Meet the Ashland Outdoor Club: How One Northern Maine School Exemplifies Life Outside
Nearly half the students at Ashland District School are members of the Outdoor Club. Thirty-four of those seventy-seven students have chosen to make the outdoors a regular part of their school year. That number alone tells you something. So does the fact that when they show up to Teens to Trails events after a typical three+ hour drive from Aroostook County, they somehow also arrive with the best camp food anyone has seen. Word gets around. At Teens to Trails gatherings, it doesn't take long before other students and advisors are making their way over to see what Ashland brought, and there's always enough to share.
A Club Built on "Yes"
Club advisor Amanda Barker has a simple philosophy: if a student wants to go outside, the club finds a way to make it happen. That means accounting for food allergies and gear gaps, arranging chaperones and transportation, and letting students lead the way. Club officers are elected by members, and students vote on activities and help plan logistics.

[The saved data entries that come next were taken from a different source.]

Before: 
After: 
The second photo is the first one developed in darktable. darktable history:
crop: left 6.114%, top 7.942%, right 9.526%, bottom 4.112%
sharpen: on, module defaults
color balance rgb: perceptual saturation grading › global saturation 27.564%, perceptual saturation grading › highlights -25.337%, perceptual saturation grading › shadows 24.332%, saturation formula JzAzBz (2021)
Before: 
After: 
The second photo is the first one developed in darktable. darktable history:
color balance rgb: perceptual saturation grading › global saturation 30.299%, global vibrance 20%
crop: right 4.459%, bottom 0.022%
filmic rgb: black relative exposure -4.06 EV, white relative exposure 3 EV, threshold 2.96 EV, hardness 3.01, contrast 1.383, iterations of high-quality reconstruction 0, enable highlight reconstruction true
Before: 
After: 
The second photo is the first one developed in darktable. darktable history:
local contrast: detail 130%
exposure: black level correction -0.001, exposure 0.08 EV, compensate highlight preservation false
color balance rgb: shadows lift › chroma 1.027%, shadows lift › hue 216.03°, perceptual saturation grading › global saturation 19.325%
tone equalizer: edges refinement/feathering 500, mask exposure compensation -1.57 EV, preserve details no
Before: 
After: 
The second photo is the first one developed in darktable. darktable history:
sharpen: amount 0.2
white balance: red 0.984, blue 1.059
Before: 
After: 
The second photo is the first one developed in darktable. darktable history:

The calendar they've built reflects their range. September 2025 was a fire-building session and tea boil competition at the Ashland Logging Museum. October brought a camping trip to Camden Hills State Park with Teens to Trails. November was Dutch oven cooking and building a log play structure from scratch. December was a nighttime game of Manhunt, “harder to photograph”, Amanda notes, because the students are all hiding in the dark. January meant snowshoes on at Aroostook State Park's North Peak, most of the students wearing boots donated through Teens to Trails earlier in the season.
Ten of the club's eleven Ski-4-Life participants are also Outdoor Club members, and Amanda advises both programs. For these students, being outdoors isn't a once-a-year field trip. It's a practice.
The Grant That Started a Ripple Effect
This fall, Teens to Trails announced the recipients of its 2025 Grants to Clubs program, and Ashland was among them. The $600 grant, supported by L.L. Bean, is actually the fourth time Ashland has received this award, and this year senior Layla Burby, the club president, wrote the application herself. Each year it supports the same core purpose: keeping the doors open for every student who wants to participate, covering transportation, food, campground fees, gear, and the centerpiece of the club's year, a whitewater rafting trip on the Penobscot River. This spring, 24 students and three chaperones are already signed up.
As student Cassidy Rafford put it after last year's trip: "I had so much fun, and after falling in the water, I got right back in. The food was delicious and we had fun around the campground." That's the Ashland Outdoor Club in a sentence.
Shortly after the grant was announced, a journalist from The County and the Bangor Daily News reached out and ran a feature on the club. It was a meaningful moment of recognition for a group that quietly does a lot of good work, far from the spotlight. And it set something in motion.
What Happened Next
When community members in Aroostook County saw those articles, some of them were moved to step up and help the club with funding more life changing outdoor experiences.
Within weeks, the club received two sizable donations. A grandfather of one of the club's own members contributed $500, money the club is considering putting toward ski nights at BigRock Mountain. And a retired school superintendent offered something harder to put a price on: he would personally sponsor a three-to-four-day camping trip anywhere in Maine. Camping fees, food, activities: all covered. He suggested Acadia, which is now his neighborhood, and loved the idea of these Aroostook kids making the trip south.
The donations are meaningful, but they point to something bigger. Nearly half of Ashland's students are in this club because it gives them something real: time outside with their peers, away from screens, building the kind of confidence and connection that's hard to manufacture in a classroom. When a community invests in that, the returns go well beyond a camping trip.
The Bigger Picture
Amanda once described success for the Ashland Outdoor Club this way: "If they enjoyed an activity, even though it wasn't perfect or structured or met any formal learning goals, and the meatballs were burnt while the stick bread was a little doughy, and they're willing to try it again, the program has succeeded."
These students are learning to be outside, to work together, and to try things that don't always go perfectly. That's not a small thing.
We can't wait to see where the Ashland Outdoor Club heads next.